Мангулис осторожно вернул рамку на место, направился к следующему улью, находившемуся в десятке шагов возле старой раскидистой яблони, отягощенной мелкими, еще зелеными плодами, с наслаждением чувствуя подошвами босых ног исцеляющую силу земли, поросшей душистым разнотравьем. Ему оставалось проверить последний улей, как до его оттопыренных ушей донесся далекий волнующий колокольный звон. Мангулис привычно повернулся на звук, снял шляпу и с достоинством перекрестился слева направо, как подобает истинному лютеранину.
– Боже мой, благодарю Тебя за свет нового дня, – прошептал он дрожащими от волнения губами. – Будь со мной и моими близкими во все часы этого дня. Аминь.
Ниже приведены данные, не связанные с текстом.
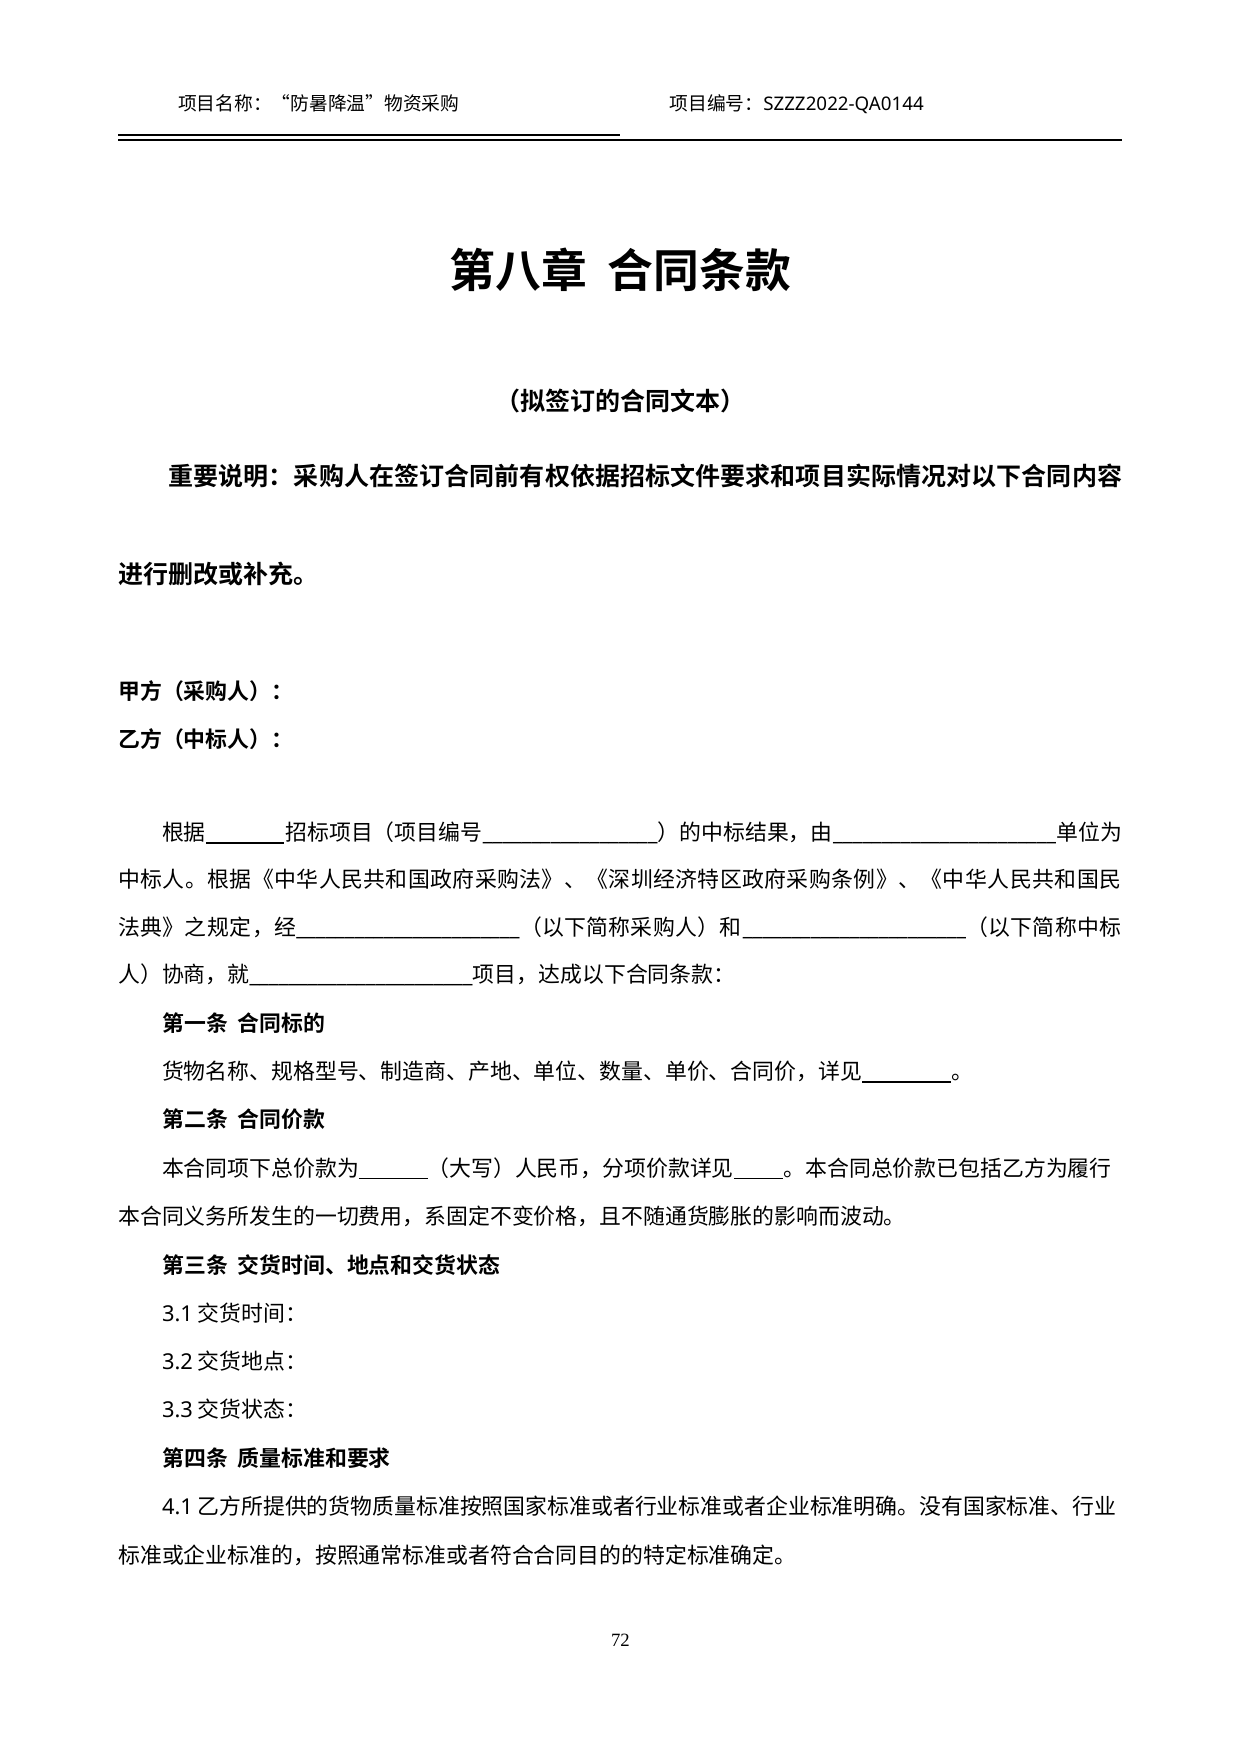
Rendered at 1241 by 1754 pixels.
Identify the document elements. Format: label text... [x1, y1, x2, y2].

В той стороне, в тридцати километрах от его хозяйства, на живописной реке Венте раскинулся уютный красивый городок Пилтене. Сегодня было воскресенье, и старинный костел, величественно возвышавшийся на центральной площади, увенчанный острым шпилем с четырехконечным крестом, звал прихожан к обедне. Раньше старый Мангулис часто бывал в костеле: запрягал лошадку в дрожки и отправлялся со всем семейством в далекую, но приятную для души и для тела дорогу. Мягко катились, шурша по примятой траве, ошинованные колеса, дробно постукивали по твердой земле копыта лошадки, а сам Мангулис только и успевал делать, что здороваться по пути со знакомыми и незнакомыми людьми, с достоинством приподнимал шляпу.
С приходом же советской власти в его маленькую страну Мангулис перестал бывать в костеле, считая это занятие излишне вредным и даже опасным для спокойного существования семьи. Но молиться совсем не перестал, лишь стал более осмотрителен и старался жить уединенно на своем отдаленном хуторе, который у латышей именовался «мыза», меньше стал бывать на людях. А потом неожиданно случилась страшная война, и двоих его сыновей – шустрого Яниса и тихого Раймонда – призвали в Красную армию. И в первый же год они погибли где-то под Москвой, храбро, как и подобает настоящим латышам, отражая натиск многочисленного и жестокого врага. Беда, как известно, одна не ходит, во время фашистского авианалета в 1944 году погибла его жена Бируте Мангулис, неосмотрительно отправившаяся с мешком картошки для своих родственников в Пилтене.
Кое-как справившись с горем, седой как лунь Мангулис теперь каждую ночь в своей спаленке горячо молится за единственную дочь, девятнадцатилетнюю Стасю. Стоя на коленях, со слезами на глазах старик жарко целует сухими жесткими губами маленькое распятие с сухощавым изнуренным телом Иисуса Христа, прибитого коваными гвоздями к древу, умоляя распятого Бога, чтобы он послал его девочке хорошего парня, любовь и достойную жизнь, наполненную, как святая чаша Грааля, вселенским добром и счастьем.
При воспоминании о дочери глаза у старика увлажнились – настолько ослабла нервная система. Он протяжно, со всхлипом вздохнул, тщательно вытер рукавом мокрые глазницы, с чувством высморкался и шагнул к последнему улью, чтобы на сегодня завершить свои дела с пасекой, но тут мимо пробежала Стася, весело размахивая оцинкованным ведром, предназначенным для дойки, и старый Мангулис отвлекся. Он всем корпусом медленно повернулся вслед дочери, провожая взглядом ее ладную фигурку, облаченную в длинную юбку из дешевенького ситца в красный цветочек, собственноручно ею перешитую из материнской, и белую блузку с длинными рукавами на резинках. Девушка высоко вскидывала острые коленки, подол ее цветастой юбки задирался, обнажая белые тонкие икры, сверкали загорелые пятки. На голове у Стаси венок, умело сплетенный из ромашек и одуванчиков с вкраплениями голубых, словно чистый лазурит, васильков. Тяжелая тугая коса из светлых волос, не ворохнувшись, лежала на спине, между мокрыми от пота лопатками, выпирающими, будто крылышки у ангела.